Question

Let $\vec{\alpha } = \hat{i} + \hat{j} + \hat{k} , \vec{\beta} = \hat{i} - \hat{j} - \hat{k}$ and $\vec{\gamma} = - \hat{i} + \hat{j} - \hat{k}$ be three vectors.
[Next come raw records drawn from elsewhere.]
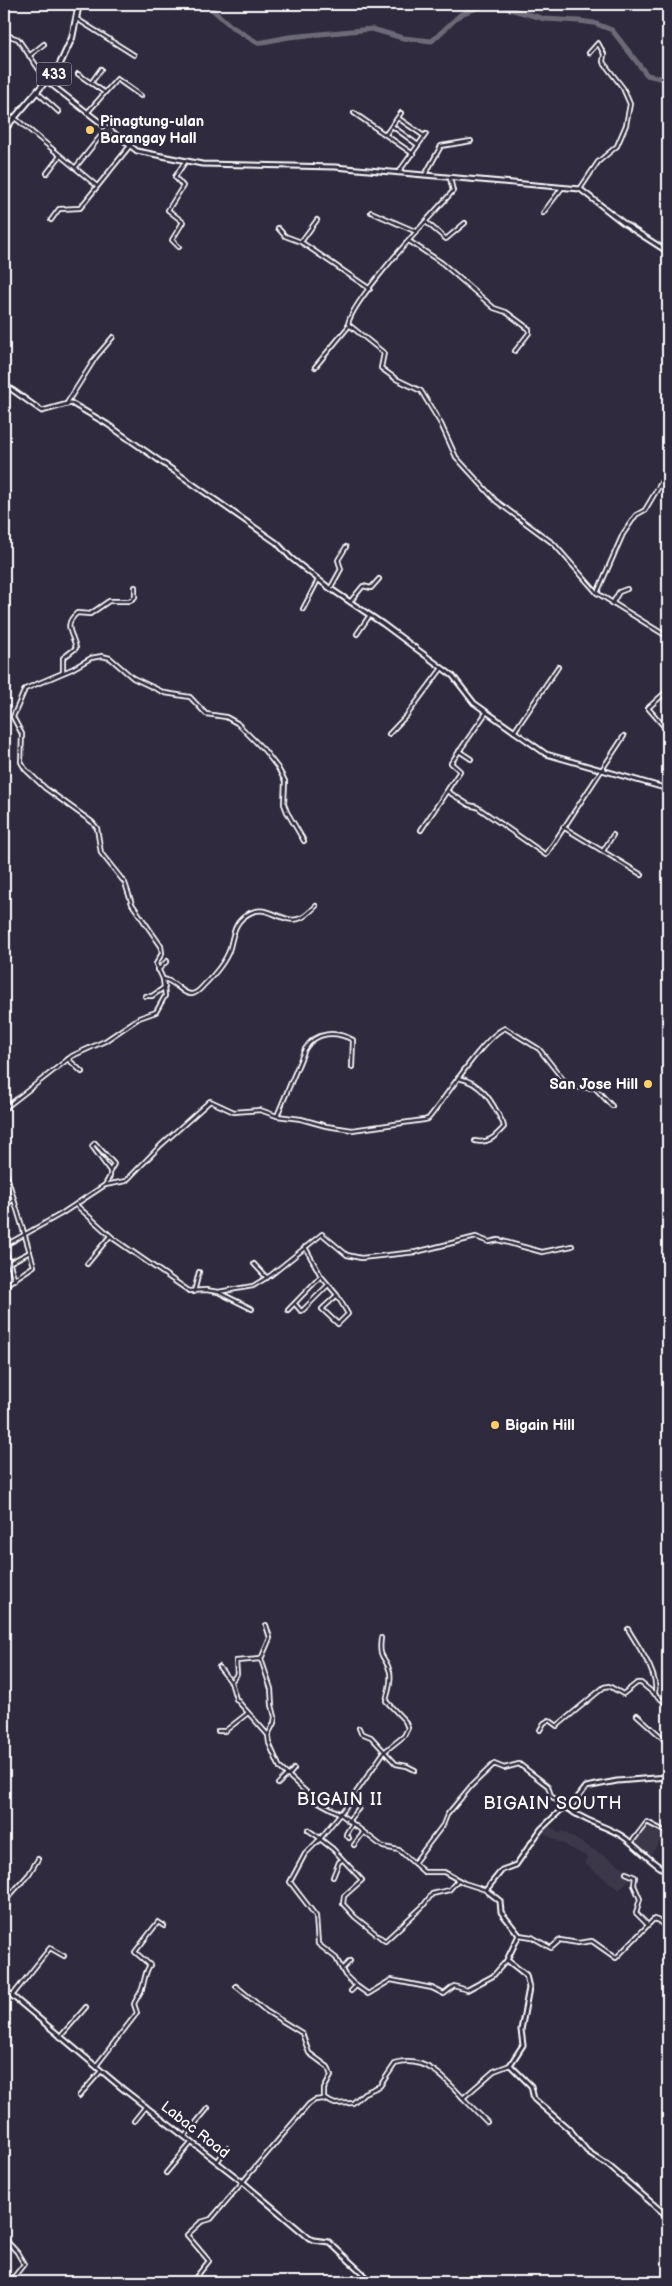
<svg xmlns="http://www.w3.org/2000/svg" width="672" height="2286" font-family="'Balsamiq Sans',sans-serif">
<rect width="100%" height="100%" fill="#2f2a3d"/>
<filter id="ink" filterUnits="userSpaceOnUse"><feTurbulence type="fractalNoise" baseFrequency=".02" numOctaves="2"/><feDisplacementMap in="SourceGraphic" scale="10" xChannelSelector="R" yChannelSelector="G"/><feConvolveMatrix kernelMatrix="1 2 1 2 8 2 1 2 1" color-interpolation-filters="sRGB"/></filter>
<g filter="url(#ink)">
<!-- built -->
<g fill="#3c3749">
<path d="M 648,1821 L 666,1833 L 650,1856 L 633,1843 Z"/>
<path d="M 547,1824 L 559,1833 L 562,1831 L 635,1874 L 619,1890 L 584,1863 L 587,1857 L 541,1832 Z"/>
</g>
<g fill="none" stroke-linecap="round" stroke-linejoin="round">
<!-- river -->
<g stroke="#6d6a77" stroke-width="5">
<path d="M 206,4 L 232,27 L 258,43 L 289,37 L 372,29 L 403,38 L 432,41 L 461,14 L 489,4"/>
<path d="M 492,4 L 545,19 L 579,21 L 594,23 L 612,30 L 647,75 L 668,80"/>
</g>
<!-- minor casing -->
<g stroke="#fff" stroke-width="6">
<g id="minor">
<path d="M 77,19 L 134,55"/>
<path d="M 4,34 L 18,39 L 47,81"/>
<path d="M 29,56 L 44,44"/>
<path d="M 78,74 L 104,92"/>
<path d="M 91,83 L 101,69"/>
<path d="M 38,93 L 59,112"/>
<path d="M 87,113 L 117,79 L 141,96"/>
<path d="M 354,113 L 413,154"/>
<path d="M 15,118 L 97,186"/>
<path d="M 398,118 L 424,136"/>
<path d="M 392,126 L 418,145"/>
<path d="M 386,134 L 401,113"/>
<path d="M 75,168 L 107,128"/>
<path d="M 47,173 L 60,156"/>
<path d="M 398,173 L 426,134"/>
<path d="M 425,175 L 441,146 L 471,141"/>
<path d="M 450,178 L 453,191 C 432,215 353,298 348,324 L 384,353 L 381,368 L 396,379 L 421,391 L 441,424 L 456,457 L 496,501 L 554,544 L 597,593 L 668,637"/>
<path d="M 580,189 L 598,162 L 617,146 L 626,125 L 630,104 L 623,88 L 603,62 L 604,54 L 598,43 L 589,53"/>
<path d="M 371,212 L 417,232"/>
<path d="M 543,213 L 562,188"/>
<path d="M 51,220 L 59,209 L 80,208 L 129,147"/>
<path d="M 426,222 L 446,239 L 465,223"/>
<path d="M 278,228 L 285,236 L 301,242 L 370,289"/>
<path d="M 409,241 L 442,263 L 494,308 L 506,312 L 529,329 L 529,333 L 515,351"/>
<path d="M 301,242 L 317,220"/>
<path d="M 179,247 L 172,240 L 183,222 L 168,210 L 183,186 L 175,177 L 185,162"/>
<path d="M 315,367 L 349,326"/>
<path d="M 67,403 L 96,357 L 113,337"/>
<path d="M 330,589 L 341,569 L 338,560 L 346,547"/>
<path d="M 597,593 L 623,534 L 636,515 L 645,510 L 668,471"/>
<path d="M 350,602 L 363,586 L 371,588 L 379,579"/>
<path d="M 612,604 L 619,592 L 627,589"/>
<path d="M 303,609 L 318,580"/>
<path d="M 357,634 L 370,615"/>
<path d="M 63,672 L 63,658 L 76,648 C 73,633 62,626 77,613 L 90,614 L 109,601 L 130,601 L 135,597 L 135,587"/>
<path d="M 668,690 L 648,708 L 668,731"/>
<path d="M 514,732 L 558,667"/>
<path d="M 389,734 L 407,715 L 442,668"/>
<path d="M 459,751 L 471,759"/>
<path d="M 447,791 L 469,805 L 477,807 L 546,855 L 624,736"/>
<path d="M 563,827 L 642,875"/>
<path d="M 421,830 L 460,771 L 451,763 L 486,713"/>
<path d="M 603,851 L 613,835"/>
<path d="M 158,970 L 167,961"/>
<path d="M 163,979 C 175,980 182,995 192,994 C 198,993 201,988 204,985 C 214,975 224,964 229,951 C 234,934 233,922 250,913 C 268,903 284,926 301,918 C 306,916 312,910 316,906"/>
<path d="M 145,996 L 152,996 L 165,987"/>
<path d="M 68,1059 L 82,1072"/>
<path d="M 458,1078 C 482,1082 493,1103 503,1123 L 504,1127 C 495,1137 488,1144 475,1141"/>
<path d="M 4,1109 L 72,1056 L 105,1041 L 139,1018 L 156,1012 L 165,996 L 163,979 L 156,964 L 162,953 L 161,946 L 132,904 L 125,883 L 101,853 L 97,828 L 92,822 L 45,788 L 25,769 L 21,762 L 22,734 L 13,717 L 25,689 L 72,669 L 91,658 L 102,656 L 110,658 L 133,678 L 165,693 L 190,697 L 206,714 L 226,717 L 237,723 L 264,750 L 278,768 L 285,781 L 284,804 L 287,812 L 304,841"/>
<path d="M 277,1116 L 305,1049 C 316,1031 336,1031 353,1040 L 352,1067"/>
<path d="M 4,1166 L 34,1266 L 4,1286"/>
<path d="M 105,1185 L 110,1176 L 110,1171 L 114,1164 L 95,1143 L 92,1146 L 110,1171"/>
<path d="M 76,1205 L 114,1239 L 189,1291 L 206,1290 L 218,1292 L 253,1286 L 271,1275 L 322,1234 L 347,1255 L 361,1258 L 416,1252 L 476,1237 L 489,1242 L 498,1240 L 542,1252 L 572,1246"/>
<path d="M 4,1206 L 14,1199"/>
<path d="M 9,1263 L 30,1252"/>
<path d="M 87,1264 L 110,1236"/>
<path d="M 254,1264 L 267,1278"/>
<path d="M 321,1276 L 337,1295 L 348,1314 L 338,1324 L 322,1309 L 337,1295"/>
<path d="M 15,1280 L 4,1246 L 61,1214 L 105,1185 L 126,1181 L 161,1145 L 210,1101 L 234,1112 L 260,1110 L 277,1116 L 301,1119 L 326,1126 L 352,1130 L 424,1120 L 428,1119 C 445,1099 483,1037 505,1028 L 539,1049 L 569,1087 L 595,1088 L 612,1106"/>
<path d="M 194,1292 L 199,1272"/>
<path d="M 220,1293 L 252,1309"/>
<path d="M 295,1304 L 301,1311 L 303,1310 L 328,1285"/>
<path d="M 288,1310 L 321,1276 L 305,1247"/>
<path d="M 4,1340 L 4,1356"/>
<path d="M 266,1625 L 270,1638 L 261,1659 L 271,1689 L 272,1705 L 275,1717 L 274,1723 L 268,1735 L 269,1743 L 280,1768 L 315,1800 L 339,1813 L 383,1847 L 399,1850 L 424,1872 L 444,1872 L 464,1883 L 486,1890"/>
<path d="M 628,1629 C 637,1645 659,1674 655,1693"/>
<path d="M 381,1638 C 378,1661 386,1655 390,1672 C 392,1683 388,1691 386,1701 L 405,1721 L 408,1728 L 404,1736 L 384,1752 L 348,1804 L 320,1839 L 305,1854 L 290,1882 L 316,1916 L 318,1944 L 336,1958 L 345,1975 L 354,1984 L 368,1994 L 391,1980 L 432,1988 L 444,1994 L 454,1986 L 467,1990 L 493,1976 L 507,1960"/>
<path d="M 219,1667 L 231,1682 L 236,1699 L 268,1735"/>
<path d="M 231,1682 L 237,1674 L 236,1661 L 261,1659"/>
<path d="M 637,1715 L 668,1743"/>
<path d="M 359,1728 L 361,1733 L 371,1737 L 396,1764 L 407,1766 L 415,1770"/>
<path d="M 540,1730 L 544,1723 L 549,1720 L 557,1726 L 604,1687 L 609,1686 L 623,1694 L 637,1683 L 641,1683 L 668,1705"/>
<path d="M 218,1731 L 225,1731 L 248,1713"/>
<path d="M 288,1776 L 294,1769"/>
<path d="M 278,1784 L 287,1775"/>
<path d="M 348,1821 L 359,1808"/>
<path d="M 308,1830 L 320,1838"/>
<path d="M 349,1838 L 346,1834 L 352,1824"/>
<path d="M 320,1839 L 333,1849 L 362,1880 L 344,1896 L 343,1904 L 355,1917 L 385,1941 L 423,1906 L 432,1894 L 449,1890 L 458,1880"/>
<path d="M 631,1843 L 647,1822 L 668,1833"/>
<path d="M 354,1845 L 363,1833"/>
<path d="M 414,1863 L 443,1825 L 447,1815 L 471,1786 L 494,1764 L 504,1768 L 519,1764 L 548,1786 L 551,1796 L 566,1807"/>
<path d="M 626,1873 L 635,1877 L 634,1885 L 640,1899 L 636,1913 L 647,1924"/>
<path d="M 333,1877 L 339,1862 L 342,1860"/>
<path d="M 4,1902 L 29,1874 L 38,1859"/>
<path d="M 519,1935 L 532,1937 L 551,1948 L 560,1940 L 578,1943 L 592,1941 L 616,1958 L 654,1919 L 659,1921 L 668,1930"/>
<path d="M 343,1968 L 350,1961"/>
<path d="M 236,1986 L 266,2011 L 302,2033 L 309,2053 L 328,2067 L 331,2076 L 324,2089 L 324,2099"/>
<path d="M 351,1991 L 356,1986"/>
<path d="M 12,1996 L 50,1948 L 64,1956"/>
<path d="M 60,2037 L 86,2007"/>
<path d="M 96,2066 L 137,2013 L 134,2004 C 136,1999 140,1994 142,1989 C 145,1980 144,1974 150,1965 L 135,1952 L 158,1922 L 164,1926"/>
<path d="M 79,2096 L 101,2071"/>
<path d="M 463,2098 L 487,2122"/>
<path d="M 134,2121 L 146,2106"/>
<path d="M 185,2136 L 208,2108"/>
<path d="M 217,2162 L 227,2148"/>
<path d="M 166,2173 L 192,2142"/>
<path d="M 4,2238 L 17,2252 L 24,2264 L 10,2282"/>
<path d="M 192,2282 L 209,2261 L 187,2235 L 201,2222 L 211,2219 L 309,2104 L 315,2100 L 324,2099 L 335,2104 L 353,2103 L 364,2093 L 380,2086 L 395,2064 C 425,2055 445,2078 463,2098 L 494,2071 L 510,2065"/>
</g>
</g>
<!-- tertiary casing -->
<g stroke="#fff" stroke-width="7">
<g id="tertiary">
<path d="M 48,82 L 137,151 L 202,164 L 335,167 L 580,189 L 626,225 L 668,252"/>
<path d="M 4,384 L 42,411 L 71,403 L 107,424 L 277,543 L 291,558 L 328,587 L 383,624 L 453,676 L 474,703 L 546,754 L 668,789"/>
<path d="M 668,1777 L 617,1781 L 586,1787 L 569,1809 L 563,1808 L 541,1829 L 516,1865 L 502,1870 L 486,1890 L 500,1901 L 501,1912 L 519,1935 L 507,1960 L 526,1975 L 529,1988 L 521,2030 L 523,2045 L 510,2065 L 531,2086 L 534,2099 L 571,2131 L 587,2151 L 609,2166 L 668,2217"/>
<path d="M 569,1809 C 584,1822 605,1825 622,1836 C 634,1843 657,1869 668,1871"/>
<path d="M 4,1989 L 123,2089 L 244,2183 L 309,2238 L 313,2240 L 329,2242 L 372,2282"/>
</g>
</g>
<!-- primary casing -->
<g stroke="#fff" stroke-width="8">
<path id="primary" d="M 4,130 L 59,66 L 72,38 L 79,4"/>
</g>
<!-- minor -->
<use href="#minor" stroke="#2f2a3d" stroke-width="2.5"/>
<!-- tertiary -->
<use href="#tertiary" stroke="#2f2a3d" stroke-width="3"/>
<!-- primary -->
<use href="#primary" stroke="#2f2a3d" stroke-width="4"/>
</g>
</g>
<!-- markers -->
<g fill="#ffd166" stroke="#2f2a3d" stroke-width="2">
<circle cx="90" cy="130" r="5"/>
<circle cx="648" cy="1084" r="5"/>
<circle cx="495" cy="1425" r="5"/>
</g>
<g text-anchor="middle" dominant-baseline="central" stroke-width="5" stroke-linejoin="round" paint-order="stroke">
<!-- shield labels -->
<rect fill="#2f2a3d" stroke="#c1bfc5" stroke-width="1" x="36.5" y="62.5" width="35" height="23" rx="4"/>
<g font-size="14" font-weight="bold" fill="#fff">
<text x="54" y="74">433</text>
</g>
<!-- poi labels -->
<g font-size="15" font-weight="bold" fill="#fff" stroke="#2f2a3d" text-anchor="start">
<text x="100" y="121">Pinagtung-ulan<tspan x="100" dy="17">Barangay Hall</tspan></text>
<text x="638" y="1084" text-anchor="end">San Jose Hill</text>
<text x="505" y="1425">Bigain Hill</text>
</g>
<!-- street labels -->
<g font-size="15" fill="#fff" stroke="#2f2a3d">
<text transform="translate(195 2130) rotate(38)">Labac Road</text>
</g>
<!-- quarter labels -->
<g font-size="18" letter-spacing="1" fill="#fff" stroke="#2f2a3d">
<text x="340" y="1799">BIGAIN II</text>
<text x="553" y="1803">BIGAIN SOUTH</text>
</g>
</g>
<!-- margin -->
<rect width="672" height="2286" fill="none" stroke="#2f2a3d" stroke-width="20"/>
<rect x="10" y="10" width="652" height="2266" fill="none" stroke="#fff" stroke-width="2" filter="url(#ink)"/>
</svg>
A vector $\vec{\delta}$, in the plane of $\vec{\alpha}$ and $\vec{\beta}$, whose projection on $\vec{\gamma}$ is $\frac{1}{\sqrt{3}}$, is given by

• A. $\hat{i} - 3 \hat{j} - 3 \hat{k}$
• B. $-\hat{3i} - 3 \hat{j} - \hat{k}$
• C. $\hat{3i} - \hat{j} + 3 \hat{k}$
• D. $\hat{i} + 3 \hat{j} - 3 \hat{k}$

Answer 1

Answer: (C)

$\hat{3i} - \hat{j} + 3 \hat{k}$

Answer 2

The correct answer is C:$3\hat{i}-\hat j+3\hat k$
Given that;
$\vec{a}=\hat i+\hat j+\hat k$
$\vec{b}=\hat i-\hat j+\hat k$
$\vec{c}=\hat i-\hat j-\hat k$
$\vec{v}$ on $\vec{a},\vec{b}$ whose projection on $\vec{c}$ is $\frac{1}{\sqrt{3}}$
So, Let $\vec{v}=\lambda \vec{a}+\mu \vec{b}$
$\vec{v}=(\lambda+\mu)\hat i+(\lambda-\mu)\hat j+(\lambda+\mu)\hat k$
projection of $\vec{v}$ on \vec{c}$$=\frac{\vec{v}.\vec{c}}{|\vec{c}|}=\frac{1}{\sqrt{3}}
⇒$\frac{(\lambda+\mu)-(\lambda-\mu)-(\lambda+\mu)}{\sqrt{3}}=\frac{1}{\sqrt{3}}$
$\because(\vec{c}=\sqrt{1^2+(-1)^2+(-1)^2}=\sqrt{3})$
⇒$\mu-\lambda=1$
⇒$\vec{v}=(2\lambda+1)\hat{i}-\hat{j}+(2\lambda+1)\hat{k}$
For $\lambda=1$,$\vec{v}=3\hat{i}-\hat j+3\hat k$